If you don't follow the above, how about this: Icon is a language
where all expressions produce zero or more values.  There aren't any
statements like in C or Pascal, only expressions.  There _is_ a while-
expression, an if-expression, etc.  When any expression fails to
produce a result, it attempts to _resume_ a preceding expression for
another value.  For example find(s1,s2) produces the first position
in the string s2 that matches the string s1.  But since expressions
can produce 0 or more results, if s2 does not occure in s1, the
expression fails.  _And_, if s1 occurs more than once in s2, a
seperate result is produced for each position.
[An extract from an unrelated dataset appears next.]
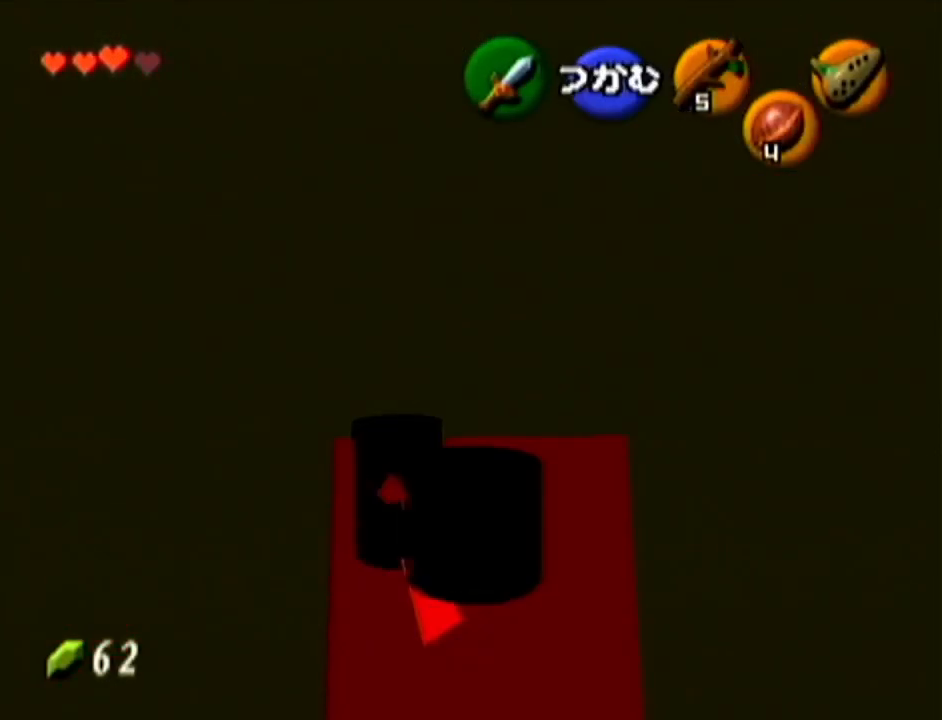
{"buttons": [], "left_stick": "center", "events": [[167, "R1", "up"], [217, "left_stick", "center"]]}
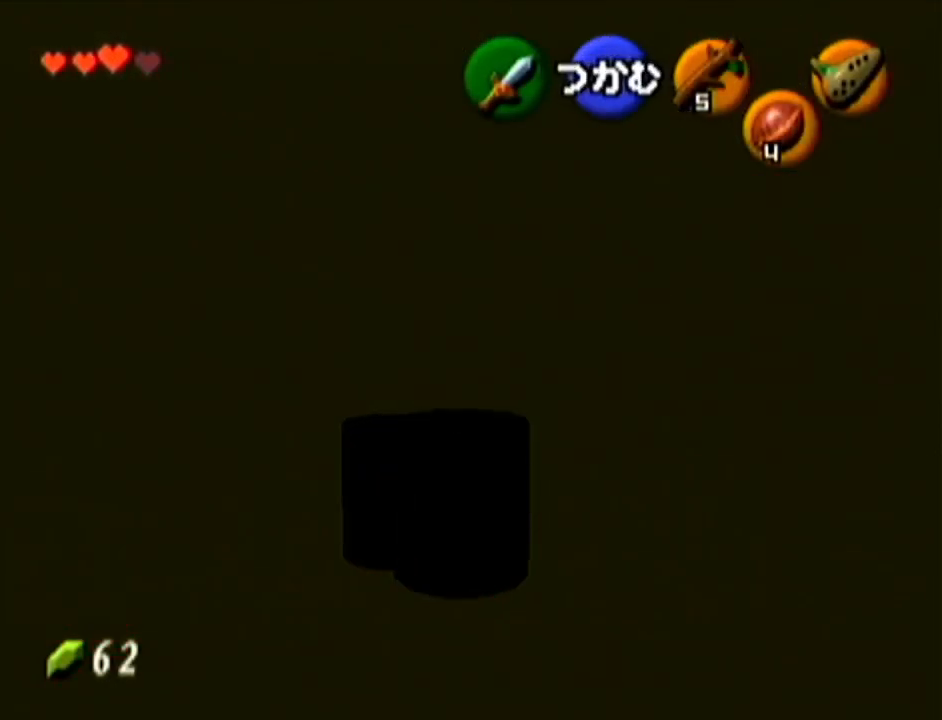
{"buttons": ["B"], "left_stick": "up-left", "events": [[83, "left_stick", "up-left"], [284, "left_stick", "center"], [334, "B", "down"], [434, "B", "up"], [500, "B", "down"], [500, "left_stick", "up-left"]]}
This obviously will not make much sense without a lot more
explanation and examples.  I recommend the book

	Ralph E. Griswold, Madge T. Griswold. _The Icon Programming
	Language_. Prentice Hall, 1983.

Icon is implemented for a large number of systems including IBM 370,
MSDOS, BSD Unix, VMS and about 20 more.  For information on how to get
an Icon interpreter (public domain, free except for distribution
costs, written in C) contact

	icon-project@arizona.edu
or
	ihnp4!arizona!icon-project
or
	Icon Project
	Department of Computer Science
	Gould-Simpson Science Building
	The University of Arizona
	Tucson, AZ 85721

					David Gudeman

					Department of Computer Science
gudeman@arizona.edu			Gould-Simpson Science Building
ihnp4!arizona!gudeman			The University of Arizona
602-621-2858				Tucson, AZ 85721

gudeman@arizona.edu (David Gudeman) (04/08/87)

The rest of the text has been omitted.